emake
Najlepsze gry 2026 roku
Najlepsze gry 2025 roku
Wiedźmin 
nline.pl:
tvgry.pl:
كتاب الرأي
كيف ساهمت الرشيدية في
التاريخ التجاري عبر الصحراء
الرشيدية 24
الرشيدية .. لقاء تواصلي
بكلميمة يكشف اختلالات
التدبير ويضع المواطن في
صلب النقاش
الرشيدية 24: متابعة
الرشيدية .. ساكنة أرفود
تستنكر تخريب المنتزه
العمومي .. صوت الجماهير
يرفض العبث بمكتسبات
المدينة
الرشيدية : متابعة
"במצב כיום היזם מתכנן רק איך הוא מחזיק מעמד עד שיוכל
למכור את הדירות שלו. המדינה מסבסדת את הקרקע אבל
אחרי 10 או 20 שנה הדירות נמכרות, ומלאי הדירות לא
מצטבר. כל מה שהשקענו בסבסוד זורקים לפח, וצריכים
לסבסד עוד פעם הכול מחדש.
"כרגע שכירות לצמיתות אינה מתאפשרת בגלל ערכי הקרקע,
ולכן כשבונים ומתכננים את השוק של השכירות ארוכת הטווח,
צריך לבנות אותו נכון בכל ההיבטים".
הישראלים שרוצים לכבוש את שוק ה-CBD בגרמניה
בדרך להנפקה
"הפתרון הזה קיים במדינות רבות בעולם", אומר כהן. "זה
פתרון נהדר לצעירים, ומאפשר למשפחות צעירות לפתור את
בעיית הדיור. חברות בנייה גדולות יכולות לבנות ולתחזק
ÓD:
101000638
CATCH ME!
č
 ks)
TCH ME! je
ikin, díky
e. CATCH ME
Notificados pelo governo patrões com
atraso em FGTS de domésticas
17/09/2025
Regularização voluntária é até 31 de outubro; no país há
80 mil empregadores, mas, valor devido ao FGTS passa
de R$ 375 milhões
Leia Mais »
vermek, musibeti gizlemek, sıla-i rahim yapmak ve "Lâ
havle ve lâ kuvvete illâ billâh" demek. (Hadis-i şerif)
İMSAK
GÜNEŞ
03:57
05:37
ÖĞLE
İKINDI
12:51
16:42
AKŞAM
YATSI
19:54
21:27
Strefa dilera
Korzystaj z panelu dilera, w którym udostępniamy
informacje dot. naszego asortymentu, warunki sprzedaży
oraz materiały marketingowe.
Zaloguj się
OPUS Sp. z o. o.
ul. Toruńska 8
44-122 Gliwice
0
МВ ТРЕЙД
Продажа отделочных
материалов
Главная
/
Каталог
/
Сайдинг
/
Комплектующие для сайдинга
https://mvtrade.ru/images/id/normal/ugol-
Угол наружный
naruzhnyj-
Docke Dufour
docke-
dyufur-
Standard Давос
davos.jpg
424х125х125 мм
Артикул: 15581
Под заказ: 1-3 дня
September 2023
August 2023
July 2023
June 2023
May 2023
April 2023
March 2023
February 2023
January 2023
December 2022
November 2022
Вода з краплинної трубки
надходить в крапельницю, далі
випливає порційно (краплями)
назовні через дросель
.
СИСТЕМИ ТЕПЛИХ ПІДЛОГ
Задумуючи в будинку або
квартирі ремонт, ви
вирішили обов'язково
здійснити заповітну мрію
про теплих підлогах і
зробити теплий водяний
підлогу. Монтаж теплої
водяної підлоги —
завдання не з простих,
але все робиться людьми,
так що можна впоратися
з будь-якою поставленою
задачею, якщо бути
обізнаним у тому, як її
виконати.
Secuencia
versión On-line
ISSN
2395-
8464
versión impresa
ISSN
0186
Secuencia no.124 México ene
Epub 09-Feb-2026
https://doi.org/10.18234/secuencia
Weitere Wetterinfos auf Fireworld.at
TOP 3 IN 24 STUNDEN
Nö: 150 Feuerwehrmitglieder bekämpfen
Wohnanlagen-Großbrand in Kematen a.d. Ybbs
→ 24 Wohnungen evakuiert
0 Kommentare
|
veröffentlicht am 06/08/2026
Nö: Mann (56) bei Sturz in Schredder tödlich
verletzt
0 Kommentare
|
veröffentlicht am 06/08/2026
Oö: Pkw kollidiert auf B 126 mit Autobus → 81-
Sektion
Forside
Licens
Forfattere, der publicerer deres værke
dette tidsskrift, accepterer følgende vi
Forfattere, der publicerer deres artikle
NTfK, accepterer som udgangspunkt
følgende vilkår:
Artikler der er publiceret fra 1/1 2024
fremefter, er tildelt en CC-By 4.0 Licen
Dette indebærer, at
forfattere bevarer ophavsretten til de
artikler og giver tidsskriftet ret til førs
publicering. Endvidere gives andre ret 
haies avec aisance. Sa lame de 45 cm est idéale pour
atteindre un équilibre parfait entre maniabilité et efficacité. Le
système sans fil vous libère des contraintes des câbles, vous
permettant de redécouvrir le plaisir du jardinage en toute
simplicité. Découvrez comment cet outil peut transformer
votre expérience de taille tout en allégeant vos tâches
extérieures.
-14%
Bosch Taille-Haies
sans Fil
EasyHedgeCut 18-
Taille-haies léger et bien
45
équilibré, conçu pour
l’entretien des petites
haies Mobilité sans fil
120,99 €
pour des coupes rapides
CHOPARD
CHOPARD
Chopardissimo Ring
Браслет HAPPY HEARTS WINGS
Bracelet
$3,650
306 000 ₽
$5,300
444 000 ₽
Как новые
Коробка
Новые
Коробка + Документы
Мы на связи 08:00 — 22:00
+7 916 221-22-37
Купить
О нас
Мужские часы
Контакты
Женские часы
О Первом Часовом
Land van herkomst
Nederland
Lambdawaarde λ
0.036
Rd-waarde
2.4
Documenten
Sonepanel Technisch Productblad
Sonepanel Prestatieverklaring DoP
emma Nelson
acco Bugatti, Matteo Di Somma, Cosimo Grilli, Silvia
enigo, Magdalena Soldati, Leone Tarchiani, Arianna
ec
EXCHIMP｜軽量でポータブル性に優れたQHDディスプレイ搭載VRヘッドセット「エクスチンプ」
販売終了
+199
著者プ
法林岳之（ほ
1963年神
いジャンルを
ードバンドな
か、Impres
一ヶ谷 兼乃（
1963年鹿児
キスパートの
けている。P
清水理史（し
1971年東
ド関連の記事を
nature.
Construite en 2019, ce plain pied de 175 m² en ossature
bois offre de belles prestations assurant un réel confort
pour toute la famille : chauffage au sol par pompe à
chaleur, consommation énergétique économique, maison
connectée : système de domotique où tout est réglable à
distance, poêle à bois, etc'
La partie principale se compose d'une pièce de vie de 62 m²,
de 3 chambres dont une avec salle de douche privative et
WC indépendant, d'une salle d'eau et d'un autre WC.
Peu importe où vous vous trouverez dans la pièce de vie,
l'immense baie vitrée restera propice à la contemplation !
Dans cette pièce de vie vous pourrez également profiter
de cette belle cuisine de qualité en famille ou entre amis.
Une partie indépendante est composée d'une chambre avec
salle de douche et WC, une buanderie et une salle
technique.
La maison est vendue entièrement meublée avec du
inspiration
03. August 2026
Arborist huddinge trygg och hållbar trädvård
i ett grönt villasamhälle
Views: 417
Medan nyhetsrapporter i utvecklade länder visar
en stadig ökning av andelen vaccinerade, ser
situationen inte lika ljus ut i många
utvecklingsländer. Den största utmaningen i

## ACTION ITEM
Copy the entries above exactly, but only from the line holding "de R$ 375 milhões" through the line holding "Задумуючи в будинку або", both included.

## TASK RESULT
de R$ 375 milhões
Leia Mais »
vermek, musibeti gizlemek, sıla-i rahim yapmak ve "Lâ
havle ve lâ kuvvete illâ billâh" demek. (Hadis-i şerif)
İMSAK
GÜNEŞ
03:57
05:37
ÖĞLE
İKINDI
12:51
16:42
AKŞAM
YATSI
19:54
21:27
Strefa dilera
Korzystaj z panelu dilera, w którym udostępniamy
informacje dot. naszego asortymentu, warunki sprzedaży
oraz materiały marketingowe.
Zaloguj się
OPUS Sp. z o. o.
ul. Toruńska 8
44-122 Gliwice
0
МВ ТРЕЙД
Продажа отделочных
материалов
Главная
/
Каталог
/
Сайдинг
/
Комплектующие для сайдинга
https://mvtrade.ru/images/id/normal/ugol-
Угол наружный
naruzhnyj-
Docke Dufour
docke-
dyufur-
Standard Давос
davos.jpg
424х125х125 мм
Артикул: 15581
Под заказ: 1-3 дня
September 2023
August 2023
July 2023
June 2023
May 2023
April 2023
March 2023
February 2023
January 2023
December 2022
November 2022
Вода з краплинної трубки
надходить в крапельницю, далі
випливає порційно (краплями)
назовні через дросель
.
СИСТЕМИ ТЕПЛИХ ПІДЛОГ
Задумуючи в будинку або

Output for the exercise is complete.